Friday, 12 September 2008

Unsung heroes

'Bwindi Ranger'

They look up at you from their wrinkled, black leather faces and it's . . . it's . . . well, it's awfully difficult writing about mountain gorillas. Words are unable to convey the emotional impact of the experience. When one first locks onto your gaze with its beautiful, wise, chocolaty-brown eyes your brain explodes. It thwacks you in some ancient corner of your medulla oblongata and comes out as tears. When the gorilla looks away you feel instantly lonely.

As George Schaller famously stated "No one who looks into a gorilla's eyes – intelligent, gentle, vulnerable – can remain unchanged, for the gap between ape and human vanishes, we know that the gorilla still lives within us."

I was one of a group of international artists who contributed some of my work to help raise funds for the International Gorilla Conservation Program It is a cause very, very close to my heart because I was lucky enough to have encountered these wonderful animals on the Ugandan side of the Virunga Mountain Range where the gorillas habituate the Bwindi Impenetrable Forest.

Located at the crest of the mountainous backbone of Africa, at the very centre of the continent, the Virunga Mountain Range is the embodiment of western fantasies about "Darkest Africa." The Virungas are in the heart of the legendary land of King Solomon's mines, the long-sought source of the Nile, and the rumoured lair of giant crocodiles, man-eating plants, and the brothers of King Kong. And here, in this mysterious and exotic place, juxtapositioned along the boarders of the DR Congo and Rwanda, lies Bwindi. This is the place where the 320 mountain gorillas of Uganda reign supreme. As long as we care enough, that is.

But I think it’s important, too, to recognise the work of some exceptional men. The rangers who lead small groups of visitors up from the community base camps to see the mountain gorilla families are truly the unsung heroes of the Virunga range in all three countries. They are exceptionally knowledgeable, unwaveringly dedicated and, above all, so brave to tackle a job like this where the dangers that lie in wait for them are not the animals that live in the rainforests, but human beings loaded with guns and avarice.

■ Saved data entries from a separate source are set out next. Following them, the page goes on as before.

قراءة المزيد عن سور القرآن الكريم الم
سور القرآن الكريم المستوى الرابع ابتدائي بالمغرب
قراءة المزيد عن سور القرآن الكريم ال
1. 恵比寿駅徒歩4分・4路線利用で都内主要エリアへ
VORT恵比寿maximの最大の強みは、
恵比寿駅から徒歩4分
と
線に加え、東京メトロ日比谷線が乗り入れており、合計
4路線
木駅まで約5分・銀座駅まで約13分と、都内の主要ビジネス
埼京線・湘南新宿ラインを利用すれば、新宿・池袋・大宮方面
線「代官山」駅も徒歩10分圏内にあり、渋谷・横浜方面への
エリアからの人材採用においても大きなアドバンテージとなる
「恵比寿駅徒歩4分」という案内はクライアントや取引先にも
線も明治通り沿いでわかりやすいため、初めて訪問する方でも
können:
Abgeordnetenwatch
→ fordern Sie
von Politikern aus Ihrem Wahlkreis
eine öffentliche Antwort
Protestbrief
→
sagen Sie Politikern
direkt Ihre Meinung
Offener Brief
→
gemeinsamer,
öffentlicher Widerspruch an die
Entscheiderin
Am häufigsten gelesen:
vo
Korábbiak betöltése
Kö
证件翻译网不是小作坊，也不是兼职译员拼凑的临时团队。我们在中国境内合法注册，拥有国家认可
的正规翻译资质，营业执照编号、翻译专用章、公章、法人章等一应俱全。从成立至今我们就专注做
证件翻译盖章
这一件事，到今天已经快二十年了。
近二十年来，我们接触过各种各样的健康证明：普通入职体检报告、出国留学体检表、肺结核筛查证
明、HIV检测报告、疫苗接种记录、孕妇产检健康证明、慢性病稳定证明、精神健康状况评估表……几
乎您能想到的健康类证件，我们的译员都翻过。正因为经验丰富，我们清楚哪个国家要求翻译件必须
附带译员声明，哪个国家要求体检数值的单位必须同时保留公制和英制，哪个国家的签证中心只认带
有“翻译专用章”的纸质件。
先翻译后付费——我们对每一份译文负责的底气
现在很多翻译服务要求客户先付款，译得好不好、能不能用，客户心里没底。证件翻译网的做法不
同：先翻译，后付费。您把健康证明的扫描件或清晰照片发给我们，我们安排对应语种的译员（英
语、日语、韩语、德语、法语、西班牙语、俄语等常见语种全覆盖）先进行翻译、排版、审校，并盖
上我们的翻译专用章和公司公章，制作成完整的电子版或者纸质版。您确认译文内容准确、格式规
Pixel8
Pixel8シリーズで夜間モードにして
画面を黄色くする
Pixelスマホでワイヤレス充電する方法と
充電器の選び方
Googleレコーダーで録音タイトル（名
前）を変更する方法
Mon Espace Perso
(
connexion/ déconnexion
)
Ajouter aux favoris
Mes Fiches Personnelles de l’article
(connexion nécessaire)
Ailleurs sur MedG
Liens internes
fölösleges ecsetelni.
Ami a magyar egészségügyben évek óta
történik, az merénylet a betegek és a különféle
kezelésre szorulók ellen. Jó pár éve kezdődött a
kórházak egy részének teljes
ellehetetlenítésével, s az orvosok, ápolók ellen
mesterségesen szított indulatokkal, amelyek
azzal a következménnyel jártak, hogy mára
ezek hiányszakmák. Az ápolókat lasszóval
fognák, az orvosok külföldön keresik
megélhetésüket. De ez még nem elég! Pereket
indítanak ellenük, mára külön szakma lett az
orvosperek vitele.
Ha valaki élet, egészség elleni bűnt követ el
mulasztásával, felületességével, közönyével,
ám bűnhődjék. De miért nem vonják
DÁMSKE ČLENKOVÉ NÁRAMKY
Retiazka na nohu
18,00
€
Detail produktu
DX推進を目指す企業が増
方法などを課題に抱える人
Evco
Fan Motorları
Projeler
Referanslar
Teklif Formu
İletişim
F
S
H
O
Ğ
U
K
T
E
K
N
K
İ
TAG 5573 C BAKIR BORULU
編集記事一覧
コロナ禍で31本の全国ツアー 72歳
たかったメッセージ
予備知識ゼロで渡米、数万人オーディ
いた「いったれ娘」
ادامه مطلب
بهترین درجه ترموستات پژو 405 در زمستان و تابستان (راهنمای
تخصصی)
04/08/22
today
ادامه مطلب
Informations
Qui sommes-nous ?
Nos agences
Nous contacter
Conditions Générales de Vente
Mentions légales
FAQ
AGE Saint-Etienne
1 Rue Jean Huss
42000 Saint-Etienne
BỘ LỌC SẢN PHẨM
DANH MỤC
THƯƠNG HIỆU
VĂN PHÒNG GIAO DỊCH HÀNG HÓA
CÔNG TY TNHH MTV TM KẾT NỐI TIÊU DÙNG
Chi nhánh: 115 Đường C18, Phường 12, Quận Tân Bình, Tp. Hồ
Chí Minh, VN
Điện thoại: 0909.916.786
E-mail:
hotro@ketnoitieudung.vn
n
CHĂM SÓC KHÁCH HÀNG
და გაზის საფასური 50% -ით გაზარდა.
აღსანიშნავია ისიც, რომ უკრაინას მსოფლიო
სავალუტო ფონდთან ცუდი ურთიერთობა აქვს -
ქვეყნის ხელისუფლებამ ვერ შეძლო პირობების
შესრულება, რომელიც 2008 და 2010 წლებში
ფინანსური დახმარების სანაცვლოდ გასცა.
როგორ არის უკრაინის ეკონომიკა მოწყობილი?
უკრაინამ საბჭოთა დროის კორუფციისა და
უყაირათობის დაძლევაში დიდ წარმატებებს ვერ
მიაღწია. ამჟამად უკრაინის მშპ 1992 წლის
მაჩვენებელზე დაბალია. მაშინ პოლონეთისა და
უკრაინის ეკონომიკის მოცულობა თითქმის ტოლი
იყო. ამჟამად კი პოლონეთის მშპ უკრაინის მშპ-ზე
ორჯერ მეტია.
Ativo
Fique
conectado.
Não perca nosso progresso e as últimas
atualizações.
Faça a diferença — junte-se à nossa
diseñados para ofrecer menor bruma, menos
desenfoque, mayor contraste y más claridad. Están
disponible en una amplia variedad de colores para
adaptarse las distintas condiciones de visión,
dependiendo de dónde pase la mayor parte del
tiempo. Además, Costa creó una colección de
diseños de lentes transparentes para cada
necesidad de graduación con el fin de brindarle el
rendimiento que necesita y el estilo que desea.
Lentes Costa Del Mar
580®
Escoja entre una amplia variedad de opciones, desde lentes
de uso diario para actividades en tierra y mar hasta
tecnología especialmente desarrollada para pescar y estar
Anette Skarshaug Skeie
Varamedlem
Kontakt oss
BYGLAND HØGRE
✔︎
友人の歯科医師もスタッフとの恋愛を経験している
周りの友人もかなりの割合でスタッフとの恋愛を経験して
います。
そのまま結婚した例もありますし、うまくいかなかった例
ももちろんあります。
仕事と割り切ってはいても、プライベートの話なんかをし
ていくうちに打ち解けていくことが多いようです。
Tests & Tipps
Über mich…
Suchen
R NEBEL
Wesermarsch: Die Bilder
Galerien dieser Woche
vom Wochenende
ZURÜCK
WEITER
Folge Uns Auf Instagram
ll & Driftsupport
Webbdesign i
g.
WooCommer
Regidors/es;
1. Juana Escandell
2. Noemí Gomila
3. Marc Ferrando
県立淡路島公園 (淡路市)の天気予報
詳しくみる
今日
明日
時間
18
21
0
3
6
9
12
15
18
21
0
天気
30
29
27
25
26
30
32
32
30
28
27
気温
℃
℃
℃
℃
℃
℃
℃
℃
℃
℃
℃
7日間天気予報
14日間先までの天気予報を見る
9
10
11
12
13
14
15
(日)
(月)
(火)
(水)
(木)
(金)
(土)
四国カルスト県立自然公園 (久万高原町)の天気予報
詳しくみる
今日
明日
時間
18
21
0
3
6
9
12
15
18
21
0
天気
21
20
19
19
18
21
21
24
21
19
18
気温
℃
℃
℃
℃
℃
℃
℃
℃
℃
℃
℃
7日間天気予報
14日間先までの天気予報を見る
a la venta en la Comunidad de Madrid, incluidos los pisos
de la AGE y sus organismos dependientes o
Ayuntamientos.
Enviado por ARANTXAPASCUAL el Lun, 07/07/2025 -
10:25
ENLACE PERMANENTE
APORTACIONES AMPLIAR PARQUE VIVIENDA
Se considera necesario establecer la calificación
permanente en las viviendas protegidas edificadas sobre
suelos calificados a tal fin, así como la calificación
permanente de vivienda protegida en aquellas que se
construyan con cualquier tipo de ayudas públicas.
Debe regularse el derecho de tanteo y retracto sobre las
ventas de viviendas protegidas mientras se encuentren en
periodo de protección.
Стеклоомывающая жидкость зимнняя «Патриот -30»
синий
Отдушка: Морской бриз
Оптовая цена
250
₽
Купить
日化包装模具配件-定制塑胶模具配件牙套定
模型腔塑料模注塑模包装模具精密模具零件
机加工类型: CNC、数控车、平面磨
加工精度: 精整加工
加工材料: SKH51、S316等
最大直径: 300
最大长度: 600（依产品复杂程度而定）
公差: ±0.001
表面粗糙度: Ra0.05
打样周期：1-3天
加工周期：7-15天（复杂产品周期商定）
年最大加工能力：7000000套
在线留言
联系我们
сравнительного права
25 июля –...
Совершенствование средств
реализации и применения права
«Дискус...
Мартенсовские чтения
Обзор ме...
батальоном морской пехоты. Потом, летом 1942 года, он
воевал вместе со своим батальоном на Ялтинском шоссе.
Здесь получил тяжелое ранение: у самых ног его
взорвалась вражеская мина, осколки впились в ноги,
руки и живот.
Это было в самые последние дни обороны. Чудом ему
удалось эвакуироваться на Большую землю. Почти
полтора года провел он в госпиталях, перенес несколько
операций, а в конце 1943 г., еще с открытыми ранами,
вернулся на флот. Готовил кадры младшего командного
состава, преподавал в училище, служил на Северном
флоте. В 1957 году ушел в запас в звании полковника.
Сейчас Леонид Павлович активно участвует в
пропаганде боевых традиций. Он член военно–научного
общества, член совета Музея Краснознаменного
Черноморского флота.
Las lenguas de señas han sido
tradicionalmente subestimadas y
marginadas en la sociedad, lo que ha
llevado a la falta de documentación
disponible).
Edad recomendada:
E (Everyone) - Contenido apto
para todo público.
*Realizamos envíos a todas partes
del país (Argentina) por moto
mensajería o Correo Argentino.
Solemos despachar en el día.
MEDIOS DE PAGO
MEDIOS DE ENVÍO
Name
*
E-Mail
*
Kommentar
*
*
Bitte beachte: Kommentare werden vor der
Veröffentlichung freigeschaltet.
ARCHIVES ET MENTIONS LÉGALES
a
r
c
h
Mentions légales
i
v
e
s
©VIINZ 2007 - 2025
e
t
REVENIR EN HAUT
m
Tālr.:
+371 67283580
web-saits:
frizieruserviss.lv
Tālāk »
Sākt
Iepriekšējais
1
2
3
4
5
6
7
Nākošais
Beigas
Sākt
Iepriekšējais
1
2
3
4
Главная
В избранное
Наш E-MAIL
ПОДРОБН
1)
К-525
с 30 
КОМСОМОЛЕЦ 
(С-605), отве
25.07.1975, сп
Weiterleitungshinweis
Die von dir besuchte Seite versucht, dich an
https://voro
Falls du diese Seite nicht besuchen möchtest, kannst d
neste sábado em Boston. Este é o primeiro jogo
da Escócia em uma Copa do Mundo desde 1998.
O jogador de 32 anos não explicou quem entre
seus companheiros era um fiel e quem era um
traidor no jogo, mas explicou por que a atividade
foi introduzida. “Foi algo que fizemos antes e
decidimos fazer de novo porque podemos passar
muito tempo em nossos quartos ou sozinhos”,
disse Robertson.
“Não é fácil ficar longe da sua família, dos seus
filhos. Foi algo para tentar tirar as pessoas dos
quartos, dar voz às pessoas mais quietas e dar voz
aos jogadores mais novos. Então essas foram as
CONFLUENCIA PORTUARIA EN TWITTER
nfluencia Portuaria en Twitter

Every single one of us, whether we’ve encountered these extraordinary creatures or not, should be honor bound to acknowledge David Attenborough’s message –

“The fate of the creatures which share our planet lies entirely at the hand of mankind - it is within our power to protect them or watch them become extinct. Let us choose the first route.”


soulbrush said...

okay i'm in heaven, love mountain gorillas, belong to the fosse rock!

studio lolo said...

I adore gorillas and also belong to the Fosse Foundation. (Soulbrush's gift to me!)
See a gorilla post I did here...

Your work is deeply rich and stunning.